Work request
Please transcribe the data exactly as shown, skipping the images.

:: Exercise materials ::

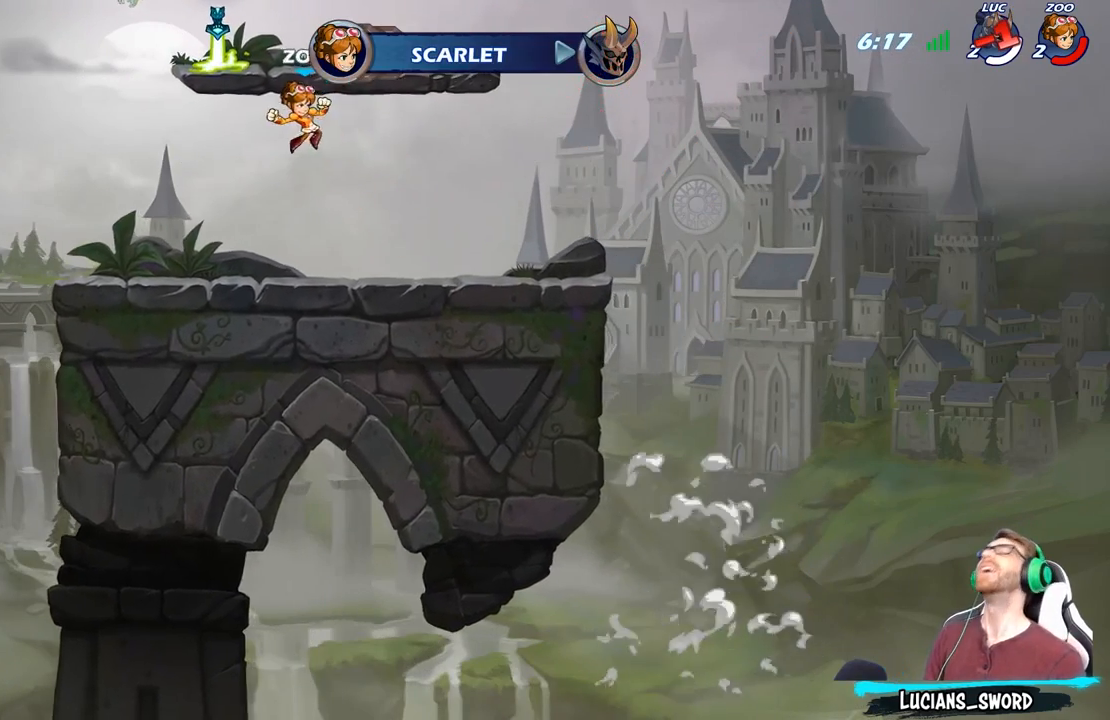
{"buttons": [], "left_stick": "center", "right_stick": "center", "events": []}
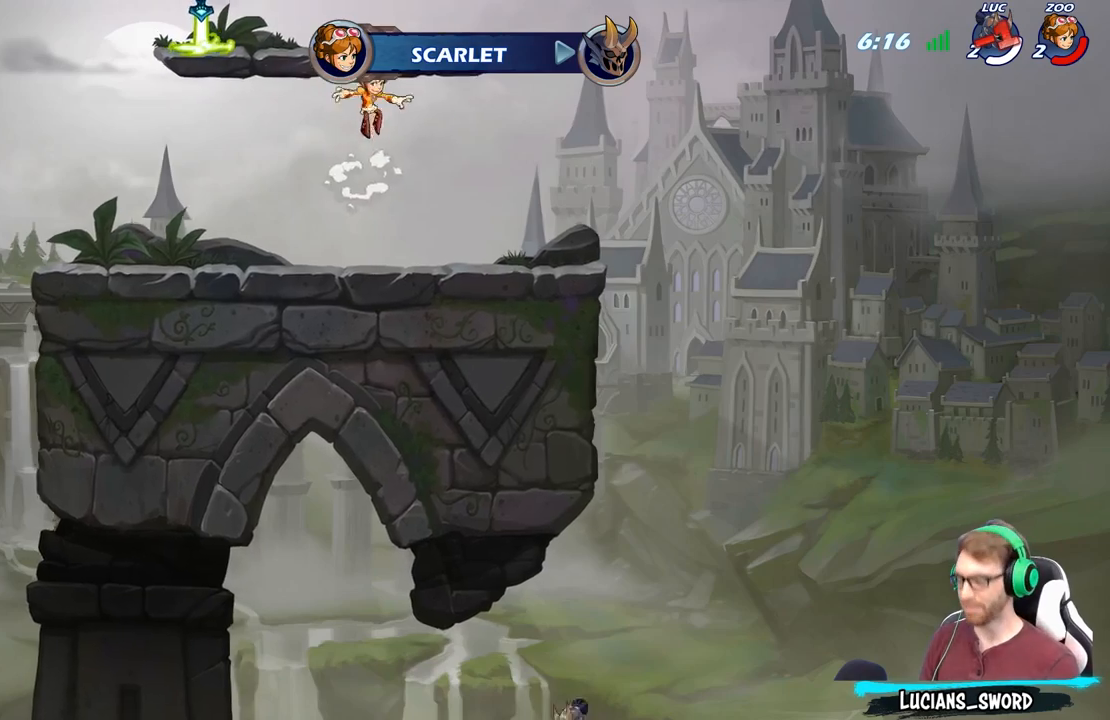
{"buttons": [], "left_stick": "center", "right_stick": "center", "events": []}
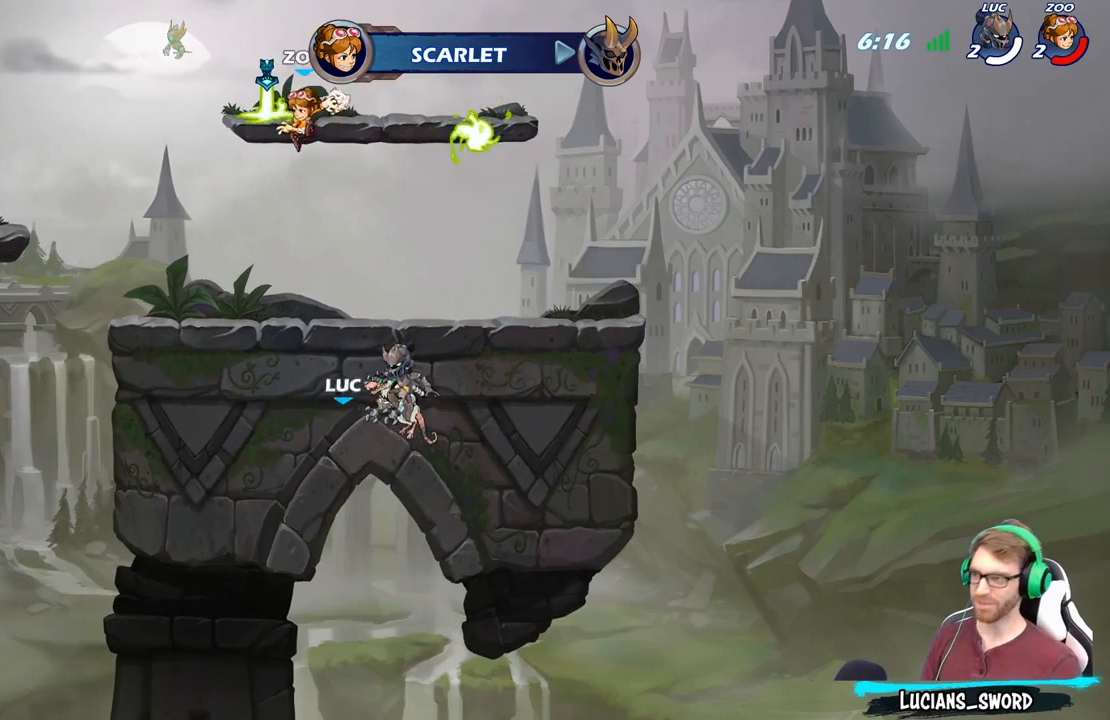
{"buttons": ["SELECT"], "left_stick": "center", "right_stick": "center", "events": [[383, "SELECT", "down"]]}
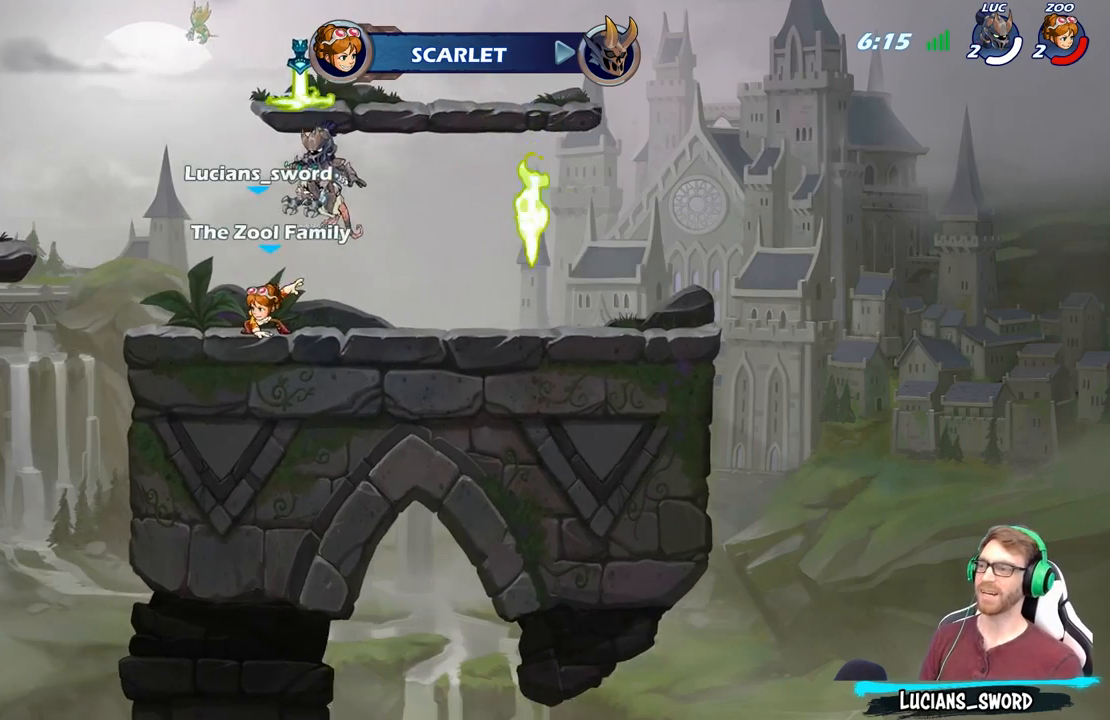
{"buttons": ["SELECT"], "left_stick": "center", "right_stick": "center", "events": []}
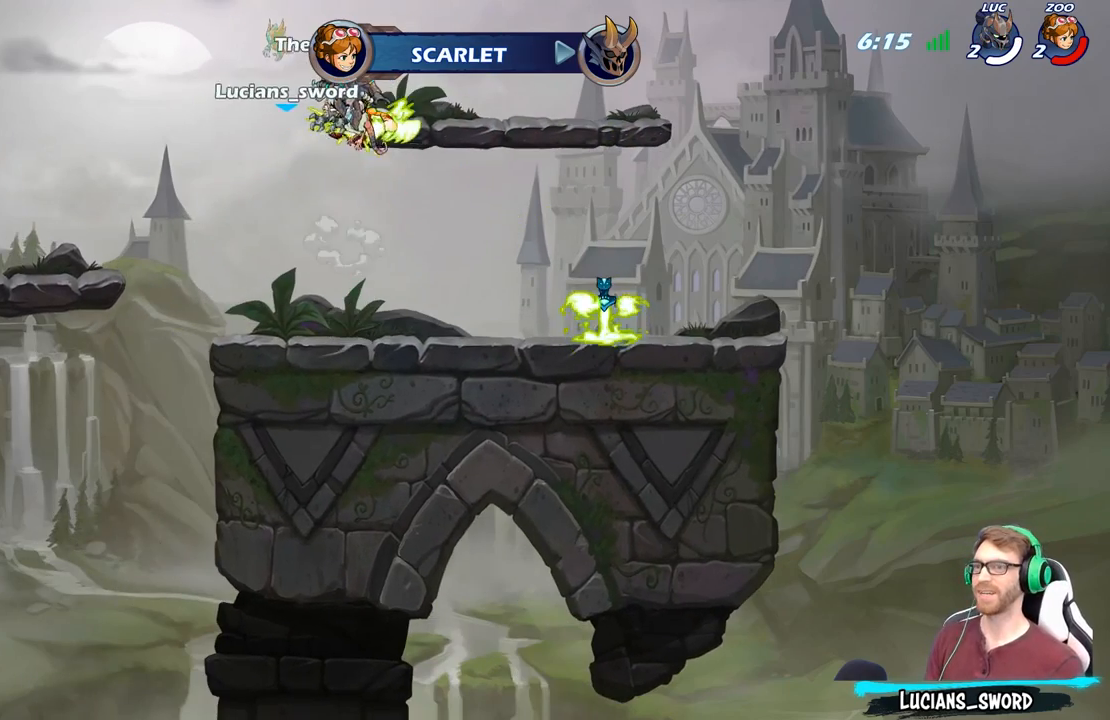
{"buttons": [], "left_stick": "center", "right_stick": "center", "events": [[483, "SELECT", "up"]]}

:::

Task solution
{"buttons": [], "left_stick": "center", "right_stick": "center", "events": []}
{"buttons": [], "left_stick": "center", "right_stick": "center", "events": []}
{"buttons": ["SELECT"], "left_stick": "center", "right_stick": "center", "events": [[383, "SELECT", "down"]]}
{"buttons": ["SELECT"], "left_stick": "center", "right_stick": "center", "events": []}
{"buttons": [], "left_stick": "center", "right_stick": "center", "events": [[483, "SELECT", "up"]]}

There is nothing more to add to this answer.